OHL cancels return-to-play plan for 2020-21 season due to COVID-19

By Sportsnet

The Ontario Hockey League (OHL), the lone Canadian major junior league not to begin a 2020-21 season, announced Tuesday that it has cancelled its return-to-play plan amid a third wave of COVID-19 in Ontario.

“We have worked tirelessly with the province and the chief medical officer of health for the past year on different scenarios and different windows of opportunity, but the reality is the conditions in Ontario have never been right to start and complete an uninterrupted, safe opportunity for players to showcase their skills,” said OHL Commissioner David Branch in a press release.

“We owe it to our players and their families to be definitive.
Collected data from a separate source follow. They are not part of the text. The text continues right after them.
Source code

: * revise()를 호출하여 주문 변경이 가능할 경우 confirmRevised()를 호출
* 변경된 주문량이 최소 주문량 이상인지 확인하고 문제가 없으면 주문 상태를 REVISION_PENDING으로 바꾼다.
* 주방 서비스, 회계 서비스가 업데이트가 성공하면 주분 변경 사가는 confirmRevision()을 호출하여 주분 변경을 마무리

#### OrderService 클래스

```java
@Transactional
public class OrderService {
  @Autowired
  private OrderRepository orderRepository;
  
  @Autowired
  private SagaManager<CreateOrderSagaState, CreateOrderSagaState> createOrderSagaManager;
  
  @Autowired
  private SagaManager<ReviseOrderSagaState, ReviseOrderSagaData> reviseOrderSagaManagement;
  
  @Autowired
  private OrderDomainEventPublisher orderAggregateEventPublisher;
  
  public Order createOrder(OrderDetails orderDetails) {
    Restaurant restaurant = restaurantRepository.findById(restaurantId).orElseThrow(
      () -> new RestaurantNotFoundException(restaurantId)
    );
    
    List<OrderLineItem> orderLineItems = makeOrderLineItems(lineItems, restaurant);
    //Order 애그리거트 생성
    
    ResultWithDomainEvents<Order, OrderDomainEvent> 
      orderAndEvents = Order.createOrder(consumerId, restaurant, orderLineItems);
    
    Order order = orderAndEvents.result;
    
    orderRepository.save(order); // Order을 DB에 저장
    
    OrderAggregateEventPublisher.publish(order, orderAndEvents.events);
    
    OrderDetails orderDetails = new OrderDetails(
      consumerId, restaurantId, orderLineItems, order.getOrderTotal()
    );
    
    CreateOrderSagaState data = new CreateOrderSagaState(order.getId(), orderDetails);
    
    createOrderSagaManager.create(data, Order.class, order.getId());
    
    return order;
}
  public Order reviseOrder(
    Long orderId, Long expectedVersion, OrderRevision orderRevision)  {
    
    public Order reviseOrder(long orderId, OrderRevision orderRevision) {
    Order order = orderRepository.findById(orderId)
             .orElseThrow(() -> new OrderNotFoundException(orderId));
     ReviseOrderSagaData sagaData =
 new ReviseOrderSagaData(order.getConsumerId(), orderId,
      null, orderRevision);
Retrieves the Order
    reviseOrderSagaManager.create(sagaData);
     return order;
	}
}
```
We were committed to return and play this season, but our hopes and desires have been dashed by the cruel realities of COVID-19.”

The league said the stay-at-home order, which was announced on April 7 by Premier Doug Ford, and the rapidly increasing case numbers across the province have made a resumption of play “impossible.”

The OHL said that just a few weeks ago, on the eve of announcing its return-to-play plan, featuring a shortened season in hub cities, COVID-19 conditions worsened dramatically in the province as new variants took hold and threatened to overwhelm the health care system.

Ontario's minister of sport, Lisa MacLeod, said last week that it was “irresponsible” to approve an OHL season right now.

The league has been shelved since mid-March of last year, when it cancelled the remaining 56 games of the 2019-20 regular season due to the pandemic.

The news comes a day after the Western Hockey League (WHL) revealed it would not be able to host a playoffs, following a 24-game regular season, due to the pandemic.